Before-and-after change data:
= = = =
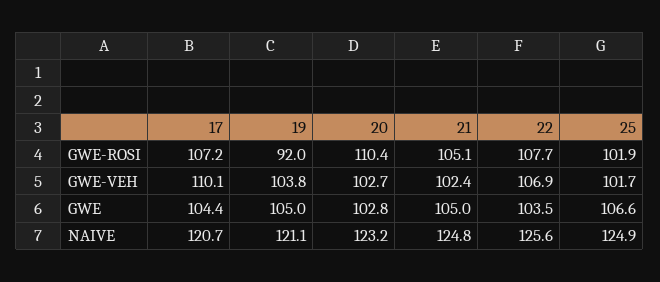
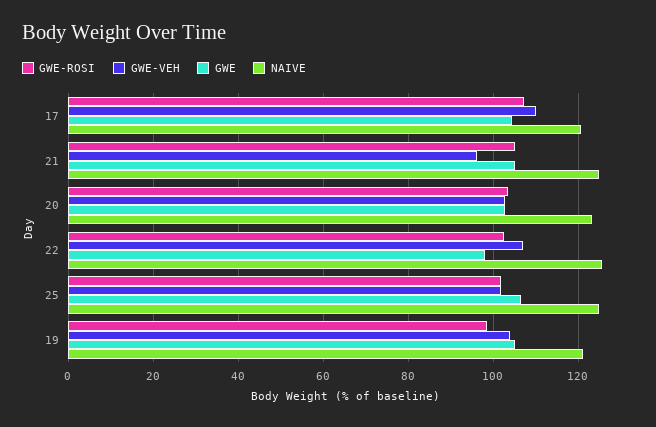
  {
    "GWE-ROSI": {
      "17": 107.2,
-     "19": 92,
+     "19": 98,
-     "20": 110.4,
+     "20": 104,
      "21": 105.1,
-     "22": 107.7,
+     "22": 102,
      "25": 101.9
    },
    "GWE-VEH": {
      "17": 110.1,
      "19": 103.8,
      "20": 102.7,
-     "21": 102.4,
+     "21": 96,
      "22": 106.9,
      "25": 101.7
    },
    "GWE": {
      "17": 104.4,
      "19": 105,
      "20": 102.8,
      "21": 105,
-     "22": 103.5,
+     "22": 98,
      "25": 106.6
    },
    "NAIVE": {
      "17": 120.7,
      "19": 121.1,
      "20": 123.2,
      "21": 124.8,
      "22": 125.6,
      "25": 124.9
    }
  }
= = = =
Your goal: Would you set down the records exactly, with no pictures included?

Task result:
  {
    "GWE-ROSI": {
      "17": 107.2,
-     "19": 92,
+     "19": 98,
-     "20": 110.4,
+     "20": 104,
      "21": 105.1,
-     "22": 107.7,
+     "22": 102,
      "25": 101.9
    },
    "GWE-VEH": {
      "17": 110.1,
      "19": 103.8,
      "20": 102.7,
-     "21": 102.4,
+     "21": 96,
      "22": 106.9,
      "25": 101.7
    },
    "GWE": {
      "17": 104.4,
      "19": 105,
      "20": 102.8,
      "21": 105,
-     "22": 103.5,
+     "22": 98,
      "25": 106.6
    },
    "NAIVE": {
      "17": 120.7,
      "19": 121.1,
      "20": 123.2,
      "21": 124.8,
      "22": 125.6,
      "25": 124.9
    }
  }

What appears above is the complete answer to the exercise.